Sean Carroll, who many of you know from Cosmic Variance, asked the following question in response to my last entry:
I’m happy to admit that I don’t know anything about “one-way functions and interactive proofs.” So, in what sense has theoretical computer science contributed more in the last 30 years to our basic understanding of the universe than particle physics or cosmology? (Despite the fact that I’m a cosmologist, I don’t doubt your statement — I’d just like to be able to explain it in public.)
I posted my response as a comment, but it’s probably better to make it an entry of its own. So:
Thanks for your question!
Of course I was joking when I mentioned “objective standards” for ranking scientific fields. Depending on which questions keep you up at night, different parts of “humankind’s basic picture of the universe” will seem larger or smaller. (To say that, of course, is not to suggest any relativism about the picture itself.)
What I can do, though, is to tell you why — by my own subjective standards — the contributions of theoretical computer science over the last 30 years rival those of theoretical physics or any other field I know about. Of course, people will say I only think that because I’m a theoretical computer scientist, but that gets the causal arrow wrong: I became a theoretical computer scientist because, as a teenager, I thought it!
It’s probably best to start with some examples.
- We now know that, if an alien with enormous computational powers came to Earth, it could prove to us whether White or Black has the winning strategy in chess. To be convinced of the proof, we would not have to trust the alien or its exotic technology, and we would not have to spend billions of years analyzing one move sequence after another. We’d simply have to engage in a short conversation with the alien about the sums of certain polynomials over finite fields.
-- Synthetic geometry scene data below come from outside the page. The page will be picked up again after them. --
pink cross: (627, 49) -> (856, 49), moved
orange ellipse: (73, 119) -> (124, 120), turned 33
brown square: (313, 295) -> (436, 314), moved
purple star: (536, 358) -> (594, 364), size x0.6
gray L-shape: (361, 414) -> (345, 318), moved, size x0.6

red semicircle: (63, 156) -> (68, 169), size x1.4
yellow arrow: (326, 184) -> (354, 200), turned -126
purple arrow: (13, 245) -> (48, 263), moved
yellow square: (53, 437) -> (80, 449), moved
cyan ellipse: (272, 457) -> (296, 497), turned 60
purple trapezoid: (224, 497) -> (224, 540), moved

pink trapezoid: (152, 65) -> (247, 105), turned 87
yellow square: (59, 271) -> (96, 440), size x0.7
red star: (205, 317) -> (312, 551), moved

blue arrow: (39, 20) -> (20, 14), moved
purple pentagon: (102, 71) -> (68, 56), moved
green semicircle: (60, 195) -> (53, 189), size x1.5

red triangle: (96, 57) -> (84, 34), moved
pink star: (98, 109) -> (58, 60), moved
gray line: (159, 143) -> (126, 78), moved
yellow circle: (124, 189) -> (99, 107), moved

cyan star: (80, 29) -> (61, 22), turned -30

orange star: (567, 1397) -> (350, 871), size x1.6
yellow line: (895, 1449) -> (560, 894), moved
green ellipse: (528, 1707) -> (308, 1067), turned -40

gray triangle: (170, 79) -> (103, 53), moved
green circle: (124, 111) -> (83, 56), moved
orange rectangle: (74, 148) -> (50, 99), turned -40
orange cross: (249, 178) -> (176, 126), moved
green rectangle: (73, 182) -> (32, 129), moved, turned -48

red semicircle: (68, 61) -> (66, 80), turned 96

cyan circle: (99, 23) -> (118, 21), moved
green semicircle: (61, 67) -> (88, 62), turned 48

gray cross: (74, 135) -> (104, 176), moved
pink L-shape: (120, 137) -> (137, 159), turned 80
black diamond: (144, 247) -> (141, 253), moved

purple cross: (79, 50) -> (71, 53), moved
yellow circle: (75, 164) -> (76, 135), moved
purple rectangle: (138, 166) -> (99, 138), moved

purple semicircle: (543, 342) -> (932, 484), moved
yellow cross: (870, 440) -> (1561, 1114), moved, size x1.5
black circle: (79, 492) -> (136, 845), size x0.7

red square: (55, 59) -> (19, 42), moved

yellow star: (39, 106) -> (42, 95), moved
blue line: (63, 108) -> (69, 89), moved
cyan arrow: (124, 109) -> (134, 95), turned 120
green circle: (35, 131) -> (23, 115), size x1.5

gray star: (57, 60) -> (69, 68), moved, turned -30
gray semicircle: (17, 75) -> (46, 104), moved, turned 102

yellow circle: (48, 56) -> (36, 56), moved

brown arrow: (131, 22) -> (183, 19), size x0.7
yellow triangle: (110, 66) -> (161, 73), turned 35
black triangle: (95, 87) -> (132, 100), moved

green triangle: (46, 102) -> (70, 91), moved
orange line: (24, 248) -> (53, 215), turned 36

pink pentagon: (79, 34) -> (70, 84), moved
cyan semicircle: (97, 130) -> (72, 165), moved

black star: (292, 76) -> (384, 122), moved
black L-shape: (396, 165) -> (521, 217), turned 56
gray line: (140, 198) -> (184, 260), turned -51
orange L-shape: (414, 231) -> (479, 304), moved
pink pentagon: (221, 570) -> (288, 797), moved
- There’s a finite (and not unimaginably-large) set of boxes, such that if we knew how to pack those boxes into the trunk of your car, then we’d also know a proof of the Riemann Hypothesis. Indeed, every formal proof of the Riemann Hypothesis with at most (say) a million symbols corresponds to some way of packing the boxes into your trunk, and vice versa. Furthermore, a list of the boxes and their dimensions can be feasibly written down.
- Supposing you do prove the Riemann Hypothesis, it’s possible to convince someone of that fact, without revealing anything other than the fact that you proved it. It’s also possible to write the proof down in such a way that someone else could verify it, with very high confidence, having only seen 10 or 20 bits of the proof.
- If every second or so your computer’s memory were wiped completely clean, except for the input data; the clock; a static, unchanging program; and a counter that could only be set to 1, 2, 3, 4, or 5, it would still be possible (given enough time) to carry out an arbitrarily long computation — just as if the memory weren’t being wiped clean each second. This is almost certainly not true if the counter could only be set to 1, 2, 3, or 4. The reason 5 is special here is pretty much the same reason it’s special in Galois’ proof of the unsolvability of the quintic equation.
- It would be great to prove that RSA is unbreakable by classical computers. But every known technique for proving that would, if it worked, simultaneously give an algorithm for breaking RSA! For example, if you proved that RSA with an n-bit key took n5 steps to break, you would’ve discovered an algorithm for breaking it in 2n^1/5 steps. If you proved that RSA took 2n^1/3 steps to break, you would’ve discovered an algorithm for breaking it in n(log n)^2 steps. As you show the problem to be harder, you simultaneously show it to be easier.
Alright, let me stop before I get carried away. The examples I’ve listed (and hundreds more like them) are not exactly discoveries about physics, but they don’t have the flavor of pure math either. And even if they have some practical implications for computing (which they do), they certainly don’t have the flavor of nitty-gritty software engineering.
So what are they then? Maybe it’s helpful to think of them as “quantitative epistemology”: discoveries about the capacities of finite beings like ourselves to learn mathematical truths. On this view, the theoretical computer scientist is basically a mathematical logician on a safari to the physical world: someone who tries to understand the universe by asking what sorts of mathematical questions can and can’t be answered within it. Not whether the universe is a computer, but what kind of computer it is! Naturally, this approach to understanding the world tends to appeal most to people for whom math (and especially discrete math) is reasonably clear, whereas physics is extremely mysterious.
In my opinion, one of the biggest challenges for our time is to integrate the enormous body of knowledge in theoretical computer science (or quantitative epistemology, or whatever you want to call it) with the rest of what we know about the universe. In the past, the logical safari mostly stayed comfortably within 19th-century physics; now it’s time to venture out into the early 20th century. Indeed, that’s exactly why I chose to work on quantum computing: not because I want to build quantum computers (though I wouldn’t mind that), but because I want to know what a universe that allows quantum computers is like.
Incidentally, it’s also why I try hard to keep up with your field. If I’m not mistaken, less than a decade ago cosmologists made an enormous discovery about the capacity of finite beings to learn mathematical truths: namely, that no computation carried out in the physical world can ever involve more than 1/Λ ~ 10122 bits.